What the exercise asks:
In the listing below, print exactly the lines between the line holding "left shoulder: (365, 268)" and the line holding "right back paw: (101, 263)", inclusive, and no more.

┌─ Provided entries

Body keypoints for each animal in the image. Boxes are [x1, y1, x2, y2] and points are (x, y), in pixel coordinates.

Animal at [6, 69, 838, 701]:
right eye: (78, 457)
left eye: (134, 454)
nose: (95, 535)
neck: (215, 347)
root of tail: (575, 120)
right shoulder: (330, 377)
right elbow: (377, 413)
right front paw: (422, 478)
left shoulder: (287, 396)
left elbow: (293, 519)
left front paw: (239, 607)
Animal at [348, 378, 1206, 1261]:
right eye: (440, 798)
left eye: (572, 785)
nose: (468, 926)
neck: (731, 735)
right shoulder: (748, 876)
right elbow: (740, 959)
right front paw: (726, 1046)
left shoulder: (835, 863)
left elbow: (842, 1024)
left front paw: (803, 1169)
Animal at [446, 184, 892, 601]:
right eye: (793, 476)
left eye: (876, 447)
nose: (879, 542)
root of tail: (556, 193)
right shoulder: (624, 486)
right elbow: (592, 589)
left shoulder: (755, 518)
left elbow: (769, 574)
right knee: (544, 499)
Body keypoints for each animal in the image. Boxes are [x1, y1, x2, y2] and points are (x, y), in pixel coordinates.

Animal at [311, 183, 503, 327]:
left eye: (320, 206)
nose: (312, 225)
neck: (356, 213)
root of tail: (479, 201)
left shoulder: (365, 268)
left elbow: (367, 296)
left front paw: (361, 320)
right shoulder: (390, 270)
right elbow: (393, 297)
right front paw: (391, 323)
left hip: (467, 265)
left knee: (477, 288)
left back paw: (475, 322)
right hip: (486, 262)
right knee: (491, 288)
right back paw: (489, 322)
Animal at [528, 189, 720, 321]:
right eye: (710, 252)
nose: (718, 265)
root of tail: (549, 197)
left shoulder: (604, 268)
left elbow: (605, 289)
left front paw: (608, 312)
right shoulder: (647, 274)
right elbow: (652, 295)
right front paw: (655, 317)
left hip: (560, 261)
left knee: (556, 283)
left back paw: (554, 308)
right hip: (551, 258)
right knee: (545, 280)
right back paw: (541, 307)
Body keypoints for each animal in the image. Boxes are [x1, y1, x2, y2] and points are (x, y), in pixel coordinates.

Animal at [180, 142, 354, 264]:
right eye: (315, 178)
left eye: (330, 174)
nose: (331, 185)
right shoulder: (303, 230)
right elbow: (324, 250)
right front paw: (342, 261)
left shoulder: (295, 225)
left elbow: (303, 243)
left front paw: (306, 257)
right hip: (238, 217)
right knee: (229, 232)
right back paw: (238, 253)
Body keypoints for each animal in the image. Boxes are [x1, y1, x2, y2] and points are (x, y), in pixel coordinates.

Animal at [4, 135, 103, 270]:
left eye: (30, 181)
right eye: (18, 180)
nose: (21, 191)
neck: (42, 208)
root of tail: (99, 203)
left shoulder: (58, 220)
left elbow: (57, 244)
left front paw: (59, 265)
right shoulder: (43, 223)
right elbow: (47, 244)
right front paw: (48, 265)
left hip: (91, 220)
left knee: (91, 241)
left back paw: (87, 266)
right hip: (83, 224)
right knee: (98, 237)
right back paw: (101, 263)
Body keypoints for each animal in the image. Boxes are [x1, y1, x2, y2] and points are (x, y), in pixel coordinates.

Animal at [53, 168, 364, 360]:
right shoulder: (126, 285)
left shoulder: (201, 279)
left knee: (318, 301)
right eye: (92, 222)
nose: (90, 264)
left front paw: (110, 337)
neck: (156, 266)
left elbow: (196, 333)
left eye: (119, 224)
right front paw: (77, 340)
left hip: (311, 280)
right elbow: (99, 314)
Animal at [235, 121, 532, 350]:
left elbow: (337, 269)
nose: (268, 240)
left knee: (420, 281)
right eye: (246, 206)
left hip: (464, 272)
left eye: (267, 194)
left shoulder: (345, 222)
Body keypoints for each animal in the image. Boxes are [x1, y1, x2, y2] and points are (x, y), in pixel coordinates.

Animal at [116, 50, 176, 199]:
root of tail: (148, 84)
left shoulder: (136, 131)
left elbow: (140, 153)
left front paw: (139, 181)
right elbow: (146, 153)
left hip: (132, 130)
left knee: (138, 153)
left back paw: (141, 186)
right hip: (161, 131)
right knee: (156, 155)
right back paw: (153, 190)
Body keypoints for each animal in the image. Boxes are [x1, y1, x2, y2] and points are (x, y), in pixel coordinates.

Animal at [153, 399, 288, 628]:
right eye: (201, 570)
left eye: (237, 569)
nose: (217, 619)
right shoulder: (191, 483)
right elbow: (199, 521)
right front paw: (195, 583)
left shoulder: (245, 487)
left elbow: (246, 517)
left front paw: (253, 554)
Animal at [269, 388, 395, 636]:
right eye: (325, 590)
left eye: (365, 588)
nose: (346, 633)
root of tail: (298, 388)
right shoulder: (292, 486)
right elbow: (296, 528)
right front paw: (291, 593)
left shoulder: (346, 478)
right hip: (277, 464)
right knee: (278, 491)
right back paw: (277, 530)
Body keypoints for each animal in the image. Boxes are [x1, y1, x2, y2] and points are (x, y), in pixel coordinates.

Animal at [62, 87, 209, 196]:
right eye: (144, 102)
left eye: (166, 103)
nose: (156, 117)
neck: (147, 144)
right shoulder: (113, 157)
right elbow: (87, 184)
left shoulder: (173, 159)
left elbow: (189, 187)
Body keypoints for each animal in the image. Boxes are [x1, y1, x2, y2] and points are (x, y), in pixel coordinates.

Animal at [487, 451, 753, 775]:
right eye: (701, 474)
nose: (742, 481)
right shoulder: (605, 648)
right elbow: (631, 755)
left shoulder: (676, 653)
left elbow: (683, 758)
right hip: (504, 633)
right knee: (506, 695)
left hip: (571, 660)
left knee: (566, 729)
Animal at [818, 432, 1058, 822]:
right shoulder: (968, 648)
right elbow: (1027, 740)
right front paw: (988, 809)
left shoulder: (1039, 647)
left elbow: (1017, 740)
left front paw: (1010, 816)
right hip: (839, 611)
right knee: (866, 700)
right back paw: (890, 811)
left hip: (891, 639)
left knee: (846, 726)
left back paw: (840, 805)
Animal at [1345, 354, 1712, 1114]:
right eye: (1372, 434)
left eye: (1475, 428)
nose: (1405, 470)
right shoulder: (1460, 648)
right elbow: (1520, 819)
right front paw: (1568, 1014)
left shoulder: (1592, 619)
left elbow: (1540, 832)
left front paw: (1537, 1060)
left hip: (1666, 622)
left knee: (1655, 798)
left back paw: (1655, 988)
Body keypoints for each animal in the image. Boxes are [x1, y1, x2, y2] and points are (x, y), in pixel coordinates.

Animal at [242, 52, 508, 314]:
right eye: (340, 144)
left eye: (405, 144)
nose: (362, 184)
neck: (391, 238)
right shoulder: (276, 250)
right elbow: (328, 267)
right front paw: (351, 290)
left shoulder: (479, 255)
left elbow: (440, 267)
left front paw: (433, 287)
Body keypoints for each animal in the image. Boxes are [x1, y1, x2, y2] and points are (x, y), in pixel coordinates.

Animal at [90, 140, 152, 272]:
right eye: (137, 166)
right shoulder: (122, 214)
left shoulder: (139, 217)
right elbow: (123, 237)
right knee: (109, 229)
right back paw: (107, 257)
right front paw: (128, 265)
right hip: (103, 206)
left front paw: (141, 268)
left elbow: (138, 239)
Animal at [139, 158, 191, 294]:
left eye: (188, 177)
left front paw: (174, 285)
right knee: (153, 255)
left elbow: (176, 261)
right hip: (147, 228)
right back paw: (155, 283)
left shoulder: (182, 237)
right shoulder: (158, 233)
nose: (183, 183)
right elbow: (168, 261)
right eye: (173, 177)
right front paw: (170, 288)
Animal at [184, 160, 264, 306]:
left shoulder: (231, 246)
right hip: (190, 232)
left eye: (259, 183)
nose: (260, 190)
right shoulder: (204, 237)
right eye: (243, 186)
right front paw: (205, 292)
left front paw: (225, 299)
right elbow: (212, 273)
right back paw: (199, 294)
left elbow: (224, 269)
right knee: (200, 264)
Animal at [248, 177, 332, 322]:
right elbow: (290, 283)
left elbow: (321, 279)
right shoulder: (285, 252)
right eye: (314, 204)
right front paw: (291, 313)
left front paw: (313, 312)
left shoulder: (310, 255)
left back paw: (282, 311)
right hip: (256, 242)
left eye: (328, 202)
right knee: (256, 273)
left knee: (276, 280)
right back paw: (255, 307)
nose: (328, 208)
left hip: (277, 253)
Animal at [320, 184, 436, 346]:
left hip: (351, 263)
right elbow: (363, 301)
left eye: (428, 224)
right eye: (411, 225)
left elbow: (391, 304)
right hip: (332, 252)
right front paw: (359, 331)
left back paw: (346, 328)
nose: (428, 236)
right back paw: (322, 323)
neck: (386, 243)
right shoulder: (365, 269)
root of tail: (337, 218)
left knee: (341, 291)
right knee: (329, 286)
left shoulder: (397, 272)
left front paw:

└─

Answer area:
left shoulder: (365, 268)
left elbow: (367, 296)
left front paw: (361, 320)
right shoulder: (390, 270)
right elbow: (393, 297)
right front paw: (391, 323)
left hip: (467, 265)
left knee: (477, 288)
left back paw: (475, 322)
right hip: (486, 262)
right knee: (491, 288)
right back paw: (489, 322)
Animal at [528, 189, 720, 321]:
right eye: (710, 252)
nose: (718, 265)
root of tail: (549, 197)
left shoulder: (604, 268)
left elbow: (605, 289)
left front paw: (608, 312)
right shoulder: (647, 274)
right elbow: (652, 295)
right front paw: (655, 317)
left hip: (560, 261)
left knee: (556, 283)
left back paw: (554, 308)
right hip: (551, 258)
right knee: (545, 280)
right back paw: (541, 307)
Body keypoints for each animal in the image. Boxes are [x1, y1, x2, y2] and points are (x, y), in pixel coordinates.

Animal at [180, 142, 354, 264]:
right eye: (315, 178)
left eye: (330, 174)
nose: (331, 185)
right shoulder: (303, 230)
right elbow: (324, 250)
right front paw: (342, 261)
left shoulder: (295, 225)
left elbow: (303, 243)
left front paw: (306, 257)
right hip: (238, 217)
right knee: (229, 232)
right back paw: (238, 253)
Body keypoints for each animal in the image. Boxes are [x1, y1, x2, y2] and points are (x, y), in pixel coordinates.

Animal at [4, 135, 103, 270]:
left eye: (30, 181)
right eye: (18, 180)
nose: (21, 191)
neck: (42, 208)
root of tail: (99, 203)
left shoulder: (58, 220)
left elbow: (57, 244)
left front paw: (59, 265)
right shoulder: (43, 223)
right elbow: (47, 244)
right front paw: (48, 265)
left hip: (91, 220)
left knee: (91, 241)
left back paw: (87, 266)
right hip: (83, 224)
right knee: (98, 237)
right back paw: (101, 263)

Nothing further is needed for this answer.